Die Löscharbeiten am Festsaal Kreuzberg. Bild: Jörg Carstensen, dpa

„Bitte keine Nachrufe mehr – es gibt uns noch!“ Mit diesem Facebook-Appell an die Fangemeinde machen die Betreiber des Festsaals Kreuzberg am Montag klar, dass sie nicht von der Bildfläche verschwunden sind. „Wir machen auf jeden Fall weiter mit unseren Konzerten und Partys – nur eben erst einmal woanders“, sagte Mitbetreiber Christoph Nahme der taz. Aktuell versuche man, alle geplanten Veranstaltungen auf andere Locations umzuleiten. Das für den heutigen Dienstag angekündigte Konzert von Thee Oh Sees habe man ins Lido verlegen können, auch andere befreundete Clubs hätten spontan Aufnahmebereitschaft für bereits gebuchte Acts signalisiert.

„Wir haben viel Hilfe von allen Seiten erfahren, das war sehr rührend“, sagte Nahme. Jetzt müsse man erst einmal weitersehen. „Wir geben die Hoffnung nicht auf, den Club wieder an alter Stelle zu errichten. Schließlich stehen die Grundmauern noch“, gab sich Nahme optimistisch.
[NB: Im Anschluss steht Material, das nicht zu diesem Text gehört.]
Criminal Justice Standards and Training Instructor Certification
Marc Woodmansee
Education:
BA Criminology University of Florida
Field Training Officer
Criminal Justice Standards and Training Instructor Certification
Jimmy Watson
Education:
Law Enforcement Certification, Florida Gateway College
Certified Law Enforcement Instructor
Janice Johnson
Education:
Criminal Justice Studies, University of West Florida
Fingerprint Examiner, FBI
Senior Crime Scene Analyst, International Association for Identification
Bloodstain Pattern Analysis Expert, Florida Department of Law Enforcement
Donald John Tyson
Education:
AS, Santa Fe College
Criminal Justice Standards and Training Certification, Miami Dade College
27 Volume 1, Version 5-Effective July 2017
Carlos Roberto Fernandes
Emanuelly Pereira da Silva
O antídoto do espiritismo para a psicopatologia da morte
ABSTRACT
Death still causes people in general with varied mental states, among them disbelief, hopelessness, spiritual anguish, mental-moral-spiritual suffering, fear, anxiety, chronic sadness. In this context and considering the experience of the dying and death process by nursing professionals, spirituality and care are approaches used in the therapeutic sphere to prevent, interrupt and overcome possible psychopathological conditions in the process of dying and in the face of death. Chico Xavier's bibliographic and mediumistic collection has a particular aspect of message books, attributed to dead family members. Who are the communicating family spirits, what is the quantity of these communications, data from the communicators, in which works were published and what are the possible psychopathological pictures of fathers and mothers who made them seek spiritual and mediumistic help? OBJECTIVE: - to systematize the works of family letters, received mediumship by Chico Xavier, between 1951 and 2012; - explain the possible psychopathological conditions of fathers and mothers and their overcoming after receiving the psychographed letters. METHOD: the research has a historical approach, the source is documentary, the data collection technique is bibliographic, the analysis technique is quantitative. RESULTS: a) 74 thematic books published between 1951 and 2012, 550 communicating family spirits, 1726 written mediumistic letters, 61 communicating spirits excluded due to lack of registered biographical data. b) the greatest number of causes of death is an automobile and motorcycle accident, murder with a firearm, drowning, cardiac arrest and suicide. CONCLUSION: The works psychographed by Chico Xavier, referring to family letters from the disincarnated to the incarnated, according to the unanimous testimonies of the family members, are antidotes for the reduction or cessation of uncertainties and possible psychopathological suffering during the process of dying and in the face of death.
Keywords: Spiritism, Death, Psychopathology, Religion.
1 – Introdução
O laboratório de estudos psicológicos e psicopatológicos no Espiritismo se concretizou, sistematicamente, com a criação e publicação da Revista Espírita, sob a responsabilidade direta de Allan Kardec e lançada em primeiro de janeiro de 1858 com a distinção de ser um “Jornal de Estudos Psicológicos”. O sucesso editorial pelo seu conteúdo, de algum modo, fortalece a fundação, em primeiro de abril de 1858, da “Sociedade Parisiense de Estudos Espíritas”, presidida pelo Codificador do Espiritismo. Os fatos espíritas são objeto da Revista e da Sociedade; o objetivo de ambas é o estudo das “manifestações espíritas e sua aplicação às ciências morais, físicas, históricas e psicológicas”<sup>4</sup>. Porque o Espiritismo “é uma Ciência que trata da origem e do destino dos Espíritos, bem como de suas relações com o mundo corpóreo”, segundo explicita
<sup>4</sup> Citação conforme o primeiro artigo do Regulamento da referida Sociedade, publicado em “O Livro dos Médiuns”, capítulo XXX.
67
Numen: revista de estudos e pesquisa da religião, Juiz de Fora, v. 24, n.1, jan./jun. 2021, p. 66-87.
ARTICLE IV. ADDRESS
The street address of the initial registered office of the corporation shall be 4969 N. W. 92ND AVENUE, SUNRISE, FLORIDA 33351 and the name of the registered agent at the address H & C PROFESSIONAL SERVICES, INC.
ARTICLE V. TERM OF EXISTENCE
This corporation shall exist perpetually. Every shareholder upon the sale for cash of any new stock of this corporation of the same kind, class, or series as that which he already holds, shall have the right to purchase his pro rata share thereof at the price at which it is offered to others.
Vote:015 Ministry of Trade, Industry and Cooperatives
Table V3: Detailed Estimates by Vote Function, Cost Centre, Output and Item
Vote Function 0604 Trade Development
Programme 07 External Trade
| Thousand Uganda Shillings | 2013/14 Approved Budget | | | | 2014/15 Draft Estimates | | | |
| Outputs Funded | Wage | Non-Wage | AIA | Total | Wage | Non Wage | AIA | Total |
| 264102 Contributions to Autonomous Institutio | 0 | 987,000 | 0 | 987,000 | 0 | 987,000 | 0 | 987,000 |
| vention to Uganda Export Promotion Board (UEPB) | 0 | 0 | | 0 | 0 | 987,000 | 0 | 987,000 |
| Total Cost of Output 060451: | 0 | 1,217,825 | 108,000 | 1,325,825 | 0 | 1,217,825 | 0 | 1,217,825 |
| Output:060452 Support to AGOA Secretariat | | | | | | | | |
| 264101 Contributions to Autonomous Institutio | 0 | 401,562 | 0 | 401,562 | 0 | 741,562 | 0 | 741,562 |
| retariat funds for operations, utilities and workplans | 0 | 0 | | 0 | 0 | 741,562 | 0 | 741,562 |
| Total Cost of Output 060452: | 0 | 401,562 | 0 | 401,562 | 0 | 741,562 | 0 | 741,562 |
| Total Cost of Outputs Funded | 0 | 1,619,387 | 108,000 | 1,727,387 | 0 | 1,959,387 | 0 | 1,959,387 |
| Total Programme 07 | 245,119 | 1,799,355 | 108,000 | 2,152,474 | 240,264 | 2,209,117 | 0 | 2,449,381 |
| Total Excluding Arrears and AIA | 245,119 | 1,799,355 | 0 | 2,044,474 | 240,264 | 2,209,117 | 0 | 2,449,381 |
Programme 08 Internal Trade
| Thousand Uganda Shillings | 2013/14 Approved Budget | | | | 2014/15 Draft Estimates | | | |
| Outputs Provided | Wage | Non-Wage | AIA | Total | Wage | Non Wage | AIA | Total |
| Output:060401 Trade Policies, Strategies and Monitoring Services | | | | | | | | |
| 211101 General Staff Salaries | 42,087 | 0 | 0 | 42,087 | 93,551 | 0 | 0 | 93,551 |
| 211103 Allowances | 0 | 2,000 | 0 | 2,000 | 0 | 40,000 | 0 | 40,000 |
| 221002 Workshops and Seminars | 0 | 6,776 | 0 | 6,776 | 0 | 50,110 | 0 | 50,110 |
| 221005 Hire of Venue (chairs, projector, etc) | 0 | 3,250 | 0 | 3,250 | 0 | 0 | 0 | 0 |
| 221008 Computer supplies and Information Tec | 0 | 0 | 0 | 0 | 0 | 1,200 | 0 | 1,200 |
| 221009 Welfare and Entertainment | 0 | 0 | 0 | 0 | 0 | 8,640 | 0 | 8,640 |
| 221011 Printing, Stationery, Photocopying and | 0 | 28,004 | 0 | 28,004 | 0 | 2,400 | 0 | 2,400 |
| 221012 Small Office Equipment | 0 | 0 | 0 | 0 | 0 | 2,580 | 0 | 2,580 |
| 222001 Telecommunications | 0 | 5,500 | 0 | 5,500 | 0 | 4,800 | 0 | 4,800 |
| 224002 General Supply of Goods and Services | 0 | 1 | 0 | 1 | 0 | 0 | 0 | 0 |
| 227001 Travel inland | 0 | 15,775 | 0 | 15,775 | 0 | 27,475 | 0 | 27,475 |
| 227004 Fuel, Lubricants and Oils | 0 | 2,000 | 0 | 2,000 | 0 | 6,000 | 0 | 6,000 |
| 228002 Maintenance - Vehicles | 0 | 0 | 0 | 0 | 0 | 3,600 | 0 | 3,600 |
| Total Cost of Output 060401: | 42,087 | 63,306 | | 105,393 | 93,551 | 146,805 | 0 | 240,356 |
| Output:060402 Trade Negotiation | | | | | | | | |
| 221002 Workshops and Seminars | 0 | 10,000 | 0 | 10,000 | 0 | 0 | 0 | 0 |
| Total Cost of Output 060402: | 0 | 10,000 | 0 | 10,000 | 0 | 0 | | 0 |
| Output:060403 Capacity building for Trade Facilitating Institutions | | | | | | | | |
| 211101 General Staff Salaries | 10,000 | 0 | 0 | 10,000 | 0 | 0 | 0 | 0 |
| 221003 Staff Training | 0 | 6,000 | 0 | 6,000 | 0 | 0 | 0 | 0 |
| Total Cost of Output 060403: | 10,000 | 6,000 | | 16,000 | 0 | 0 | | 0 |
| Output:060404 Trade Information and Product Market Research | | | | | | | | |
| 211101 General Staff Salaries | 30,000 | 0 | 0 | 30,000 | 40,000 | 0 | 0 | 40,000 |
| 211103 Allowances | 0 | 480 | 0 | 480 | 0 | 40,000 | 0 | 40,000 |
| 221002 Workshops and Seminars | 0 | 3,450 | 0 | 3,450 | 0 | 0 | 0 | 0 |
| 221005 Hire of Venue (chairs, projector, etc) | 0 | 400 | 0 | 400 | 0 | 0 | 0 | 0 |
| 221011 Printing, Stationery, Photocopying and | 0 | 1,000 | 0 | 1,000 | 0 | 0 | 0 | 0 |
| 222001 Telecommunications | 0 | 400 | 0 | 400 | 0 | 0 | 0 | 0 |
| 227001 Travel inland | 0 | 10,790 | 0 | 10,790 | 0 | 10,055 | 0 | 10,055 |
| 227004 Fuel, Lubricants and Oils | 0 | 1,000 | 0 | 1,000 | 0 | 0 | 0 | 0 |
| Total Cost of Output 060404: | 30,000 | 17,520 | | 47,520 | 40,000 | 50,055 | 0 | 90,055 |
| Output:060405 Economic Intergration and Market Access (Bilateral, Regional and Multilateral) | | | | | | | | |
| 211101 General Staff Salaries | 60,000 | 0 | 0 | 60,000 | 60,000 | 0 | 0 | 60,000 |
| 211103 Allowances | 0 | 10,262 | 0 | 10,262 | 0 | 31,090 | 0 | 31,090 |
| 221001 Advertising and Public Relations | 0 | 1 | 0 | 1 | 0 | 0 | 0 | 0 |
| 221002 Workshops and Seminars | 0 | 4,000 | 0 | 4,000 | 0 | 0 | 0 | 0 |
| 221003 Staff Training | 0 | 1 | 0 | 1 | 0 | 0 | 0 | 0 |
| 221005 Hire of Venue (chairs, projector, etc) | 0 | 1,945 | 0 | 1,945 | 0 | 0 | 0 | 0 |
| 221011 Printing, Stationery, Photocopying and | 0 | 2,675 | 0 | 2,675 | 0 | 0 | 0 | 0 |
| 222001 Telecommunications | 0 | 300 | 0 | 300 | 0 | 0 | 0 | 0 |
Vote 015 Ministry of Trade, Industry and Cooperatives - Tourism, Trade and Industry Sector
In der Nacht zum Sonntag brannte der Club am Kottbusser Tor fast vollständig aus. 300 Feuerwehrleute waren die ganze Nacht im Einsatz, erst am frühen Sonntagmorgen konnte das Feuer gelöscht werden. Ein Feuerwehrmann wurde leicht verletzt, Menschen kamen sonst nicht zu Schaden. Das Feuer brach zwei Stunden vor einer geplanten HipHop-Party aus. Am Montag ermittelten Brandschutzkommissare der Polizei in der Ruine. Polizeiangaben zufolge war vermutlich ein technischer Defekt im Technikraum neben der Bühne die Brandursache. Weil der Ort so stark beschädigt sei, könne man nach gegenwärtigem Kenntnisstand aber noch nichts Genaueres sagen.

In den kommenden Tagen sollen die zuletzt im Raum anwesenden Techniker und auch Anwohner befragt werden. Hinweise auf Brandstiftung habe man nicht gefunden. Die Brandstätte wurde am Montagnachmittag vorläufig freigegeben – in den kommenden Tagen werden Gutachter der Bauaufsicht und der Versicherung das genaue Ausmaß des Schadens in Augenschein nehmen.

Kleines Party-Konsortium

Bis feststeht, wie stark die Bausubstanz geschädigt ist und was der Brand finanziell für die Veranstalter bedeutet, geht man an der Skalitzer Straße noch davon aus, den Festsaal nach einer Grundrenovierung irgendwann wieder in Betrieb nehmen zu können. Für die Betreiber, die mit dem Festsaal, Monarch und der Palomabar in den vergangenen neun Jahren ein kleines Party-Konsortium am Kottbusser Tor aufgebaut haben, ist der Festsaal das Herzstück.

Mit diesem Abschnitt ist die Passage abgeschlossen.